With some indie mags it can take a while to bed in, to understand what they are all about and fathom their DNA. Not so with Racquet. It’s obviously about tennis and yet it is also not about tennis (which is a good thing).
I happen to like tennis and enjoy a good tennis memoir and reportage but I’m not an aficionado, I don’t have an encyclopaedic knowledge of the professional game. The editor and writers of Racquet clearly are and do but they rarely show this off, instead focusing on the two elements that make great magazines; the pictures and the writing.
Right from the off you know they are going to come at tennis from any angle they fancy. The inside covers feature a picture of the shower curtain at the pool room of the Van Patten’s. It’s a teaser for their top billing feature on the tennis-playing, film-acting LA family of cover star brothers that, as Racquet puts it ‘in the ’70s and ’80s, obliterated the line between Hollywood and tennis’. The infamous pool house was where the youngest and most ambitious Van Patten, Vince, dated Charlie’s Angel Farrah Fawcett when he was underage and she was still married to Lee Majors, the Six-million Dollar Man. I mean come on, this is a great story, and is well told, whether you give a ball toss about tennis or not.

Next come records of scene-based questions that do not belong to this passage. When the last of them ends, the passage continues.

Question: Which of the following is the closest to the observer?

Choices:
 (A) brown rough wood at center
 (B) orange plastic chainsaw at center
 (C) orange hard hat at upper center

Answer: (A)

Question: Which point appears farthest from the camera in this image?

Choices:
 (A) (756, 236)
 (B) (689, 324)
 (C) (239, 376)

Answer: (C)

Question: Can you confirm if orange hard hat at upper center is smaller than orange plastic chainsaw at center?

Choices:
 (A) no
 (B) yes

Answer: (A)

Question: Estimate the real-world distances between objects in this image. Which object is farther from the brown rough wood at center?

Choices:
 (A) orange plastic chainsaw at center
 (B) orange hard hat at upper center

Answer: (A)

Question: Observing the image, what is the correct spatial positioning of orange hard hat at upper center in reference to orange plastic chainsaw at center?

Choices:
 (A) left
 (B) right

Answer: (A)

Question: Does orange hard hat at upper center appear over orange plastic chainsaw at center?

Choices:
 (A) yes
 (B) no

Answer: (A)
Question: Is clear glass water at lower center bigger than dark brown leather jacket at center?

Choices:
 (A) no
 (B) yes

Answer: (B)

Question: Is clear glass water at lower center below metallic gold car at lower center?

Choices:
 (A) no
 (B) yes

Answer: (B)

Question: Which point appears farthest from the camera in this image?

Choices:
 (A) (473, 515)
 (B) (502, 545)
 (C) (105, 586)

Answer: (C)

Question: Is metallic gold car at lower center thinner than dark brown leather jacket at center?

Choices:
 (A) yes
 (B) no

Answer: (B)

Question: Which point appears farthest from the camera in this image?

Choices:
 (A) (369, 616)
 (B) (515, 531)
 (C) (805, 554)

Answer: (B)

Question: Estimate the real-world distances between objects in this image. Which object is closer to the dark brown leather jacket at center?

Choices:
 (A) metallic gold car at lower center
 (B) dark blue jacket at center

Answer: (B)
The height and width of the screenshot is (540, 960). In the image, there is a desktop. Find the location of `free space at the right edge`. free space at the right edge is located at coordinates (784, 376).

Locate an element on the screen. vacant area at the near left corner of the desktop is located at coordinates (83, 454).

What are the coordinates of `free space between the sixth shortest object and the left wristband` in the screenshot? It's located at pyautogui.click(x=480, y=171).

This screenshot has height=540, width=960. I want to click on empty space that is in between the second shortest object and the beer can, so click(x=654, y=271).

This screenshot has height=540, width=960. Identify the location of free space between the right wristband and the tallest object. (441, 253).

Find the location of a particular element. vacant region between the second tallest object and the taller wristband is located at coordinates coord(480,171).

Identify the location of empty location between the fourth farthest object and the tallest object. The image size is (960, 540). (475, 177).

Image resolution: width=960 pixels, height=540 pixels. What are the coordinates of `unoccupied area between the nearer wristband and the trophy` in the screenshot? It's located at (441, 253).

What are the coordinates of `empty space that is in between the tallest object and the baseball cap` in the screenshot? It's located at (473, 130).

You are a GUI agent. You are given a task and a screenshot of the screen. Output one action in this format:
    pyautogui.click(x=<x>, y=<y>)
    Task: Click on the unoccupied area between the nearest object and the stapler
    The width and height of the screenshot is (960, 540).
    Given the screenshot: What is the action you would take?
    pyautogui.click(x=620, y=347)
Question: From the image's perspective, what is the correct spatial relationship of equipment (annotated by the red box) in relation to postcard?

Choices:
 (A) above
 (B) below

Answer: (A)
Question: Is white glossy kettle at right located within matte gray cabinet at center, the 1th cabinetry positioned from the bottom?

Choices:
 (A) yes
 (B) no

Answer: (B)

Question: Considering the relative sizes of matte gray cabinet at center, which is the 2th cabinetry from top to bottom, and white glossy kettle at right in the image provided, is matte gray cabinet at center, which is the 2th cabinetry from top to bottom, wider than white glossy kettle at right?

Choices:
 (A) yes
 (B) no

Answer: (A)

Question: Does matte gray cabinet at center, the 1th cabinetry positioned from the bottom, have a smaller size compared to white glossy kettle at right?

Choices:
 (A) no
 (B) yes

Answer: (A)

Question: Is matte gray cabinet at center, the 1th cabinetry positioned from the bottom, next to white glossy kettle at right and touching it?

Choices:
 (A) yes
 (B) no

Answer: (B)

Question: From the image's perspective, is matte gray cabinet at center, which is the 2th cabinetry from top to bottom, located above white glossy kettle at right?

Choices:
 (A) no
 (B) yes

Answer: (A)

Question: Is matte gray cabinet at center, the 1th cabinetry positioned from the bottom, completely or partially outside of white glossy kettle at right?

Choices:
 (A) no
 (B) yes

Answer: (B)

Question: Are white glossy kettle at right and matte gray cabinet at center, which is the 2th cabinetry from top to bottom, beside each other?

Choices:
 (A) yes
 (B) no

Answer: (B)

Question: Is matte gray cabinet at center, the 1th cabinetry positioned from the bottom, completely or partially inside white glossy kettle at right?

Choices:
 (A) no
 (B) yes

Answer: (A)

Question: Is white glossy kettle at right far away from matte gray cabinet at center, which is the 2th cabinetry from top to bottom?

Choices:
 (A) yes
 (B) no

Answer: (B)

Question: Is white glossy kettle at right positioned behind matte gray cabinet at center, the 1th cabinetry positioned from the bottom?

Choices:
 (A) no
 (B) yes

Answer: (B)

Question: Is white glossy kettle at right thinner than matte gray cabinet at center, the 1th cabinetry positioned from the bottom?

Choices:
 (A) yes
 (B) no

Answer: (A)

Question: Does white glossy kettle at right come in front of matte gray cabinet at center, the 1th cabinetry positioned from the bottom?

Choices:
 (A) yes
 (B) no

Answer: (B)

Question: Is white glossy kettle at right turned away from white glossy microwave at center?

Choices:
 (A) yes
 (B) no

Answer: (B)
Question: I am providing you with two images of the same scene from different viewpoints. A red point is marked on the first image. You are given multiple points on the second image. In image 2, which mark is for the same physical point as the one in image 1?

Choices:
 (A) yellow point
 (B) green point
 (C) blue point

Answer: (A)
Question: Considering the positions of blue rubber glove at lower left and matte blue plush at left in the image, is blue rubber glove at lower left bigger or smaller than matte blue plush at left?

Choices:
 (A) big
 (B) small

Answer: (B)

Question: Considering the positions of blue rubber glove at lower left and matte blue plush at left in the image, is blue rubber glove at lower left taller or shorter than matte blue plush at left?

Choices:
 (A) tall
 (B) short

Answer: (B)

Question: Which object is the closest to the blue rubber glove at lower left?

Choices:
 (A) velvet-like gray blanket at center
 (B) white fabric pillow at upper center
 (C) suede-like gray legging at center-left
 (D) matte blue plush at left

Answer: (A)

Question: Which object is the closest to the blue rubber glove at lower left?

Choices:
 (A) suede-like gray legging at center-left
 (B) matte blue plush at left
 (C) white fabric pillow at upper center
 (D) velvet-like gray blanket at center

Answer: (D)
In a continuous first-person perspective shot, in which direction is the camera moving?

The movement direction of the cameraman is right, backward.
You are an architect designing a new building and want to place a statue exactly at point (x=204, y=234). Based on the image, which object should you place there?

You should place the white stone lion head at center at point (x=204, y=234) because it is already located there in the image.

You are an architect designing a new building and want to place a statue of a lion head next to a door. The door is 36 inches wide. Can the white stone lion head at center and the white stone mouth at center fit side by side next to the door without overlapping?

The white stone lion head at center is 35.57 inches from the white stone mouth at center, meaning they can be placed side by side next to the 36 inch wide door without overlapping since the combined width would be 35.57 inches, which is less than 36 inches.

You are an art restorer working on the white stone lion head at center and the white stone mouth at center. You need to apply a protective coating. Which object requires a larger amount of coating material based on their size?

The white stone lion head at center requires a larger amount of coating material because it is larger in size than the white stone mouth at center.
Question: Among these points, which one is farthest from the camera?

But to get back to the game; there’s an elegant blend of modern and memory, there’s off-court politics and on-court drama. And some from-the-heart interviews with players that make a refreshing change from anything that’s served by the PR minded, media-trained, sponsor-aware pro of today. The magazine is clever and specifically fascinating and I’m consciously trying to avoid concluding with a tennis pun or play on words because that’s something Racquet would never do. But I did love-all of it.
Lisa Sykes read Issue 15 of Racquet, edited by David Shaftel, published by Racquet Publishing in New York.